[REQUIRED ACTION] Where the word "knee" appears in a line below, copy the whole line.

[SOURCE DATA]

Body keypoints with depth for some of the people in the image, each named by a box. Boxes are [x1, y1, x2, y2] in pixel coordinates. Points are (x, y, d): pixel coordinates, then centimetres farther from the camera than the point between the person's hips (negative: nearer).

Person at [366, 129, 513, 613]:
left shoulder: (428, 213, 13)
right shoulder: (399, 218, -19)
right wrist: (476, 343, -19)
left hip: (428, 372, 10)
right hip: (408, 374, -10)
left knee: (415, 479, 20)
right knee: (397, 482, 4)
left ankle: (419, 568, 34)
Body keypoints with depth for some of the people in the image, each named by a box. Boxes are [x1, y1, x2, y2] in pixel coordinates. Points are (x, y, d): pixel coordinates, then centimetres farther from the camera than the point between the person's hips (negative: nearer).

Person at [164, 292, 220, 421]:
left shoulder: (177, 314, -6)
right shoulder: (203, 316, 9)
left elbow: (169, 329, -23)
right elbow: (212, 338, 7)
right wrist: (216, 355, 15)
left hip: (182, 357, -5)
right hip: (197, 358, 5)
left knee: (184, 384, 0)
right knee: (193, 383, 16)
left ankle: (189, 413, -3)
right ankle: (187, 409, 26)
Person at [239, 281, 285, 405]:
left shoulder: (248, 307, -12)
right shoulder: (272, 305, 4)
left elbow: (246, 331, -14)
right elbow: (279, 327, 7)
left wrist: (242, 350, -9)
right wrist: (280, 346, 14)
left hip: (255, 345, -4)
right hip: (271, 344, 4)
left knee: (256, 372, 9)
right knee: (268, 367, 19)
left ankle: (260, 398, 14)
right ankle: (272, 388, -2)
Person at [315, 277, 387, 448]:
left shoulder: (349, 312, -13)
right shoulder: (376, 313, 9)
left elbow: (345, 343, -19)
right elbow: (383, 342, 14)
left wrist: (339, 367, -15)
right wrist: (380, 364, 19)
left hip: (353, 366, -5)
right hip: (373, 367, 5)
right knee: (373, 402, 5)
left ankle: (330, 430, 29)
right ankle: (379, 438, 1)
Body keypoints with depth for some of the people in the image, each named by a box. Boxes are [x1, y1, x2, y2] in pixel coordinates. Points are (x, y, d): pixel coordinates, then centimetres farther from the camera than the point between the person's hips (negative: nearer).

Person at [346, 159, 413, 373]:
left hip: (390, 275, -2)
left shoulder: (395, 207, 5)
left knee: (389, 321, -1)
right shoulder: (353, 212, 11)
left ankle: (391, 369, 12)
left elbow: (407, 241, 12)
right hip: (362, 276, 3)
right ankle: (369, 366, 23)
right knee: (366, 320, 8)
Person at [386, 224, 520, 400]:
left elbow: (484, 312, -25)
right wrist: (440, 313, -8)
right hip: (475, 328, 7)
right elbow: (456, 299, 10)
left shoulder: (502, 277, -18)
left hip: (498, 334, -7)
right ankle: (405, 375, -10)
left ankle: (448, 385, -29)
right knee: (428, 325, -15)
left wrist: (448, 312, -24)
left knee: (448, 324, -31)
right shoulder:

[RESULT]
left knee: (415, 479, 20)
right knee: (397, 482, 4)
left knee: (184, 384, 0)
right knee: (193, 383, 16)
left knee: (256, 372, 9)
right knee: (268, 367, 19)
right knee: (373, 402, 5)
left knee: (389, 321, -1)
right knee: (366, 320, 8)
right knee: (428, 325, -15)
left knee: (448, 324, -31)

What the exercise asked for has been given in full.